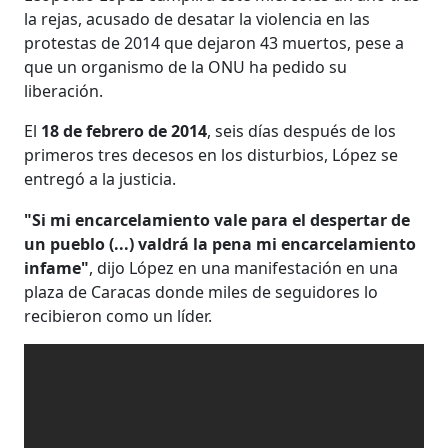
la rejas, acusado de desatar la violencia en las
protestas de 2014 que dejaron 43 muertos, pese a
que un organismo de la ONU ha pedido su
liberación.
El
18 de febrero de 2014
, seis días después de los
primeros tres decesos en los disturbios, López se
entregó a la justicia.
"Si mi encarcelamiento vale para el despertar de
un pueblo (...) valdrá la pena mi encarcelamiento
infame"
, dijo López en una manifestación en una
plaza de Caracas donde miles de seguidores lo
recibieron como un líder.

ACTION ITEM: Where pictures occur in the material above, omit them and return everything else exactly.

OUTPUT BELOW:
la rejas, acusado de desatar la violencia en las
protestas de 2014 que dejaron 43 muertos, pese a
que un organismo de la ONU ha pedido su
liberación.
El
18 de febrero de 2014
, seis días después de los
primeros tres decesos en los disturbios, López se
entregó a la justicia.
"Si mi encarcelamiento vale para el despertar de
un pueblo (...) valdrá la pena mi encarcelamiento
infame"
, dijo López en una manifestación en una
plaza de Caracas donde miles de seguidores lo
recibieron como un líder.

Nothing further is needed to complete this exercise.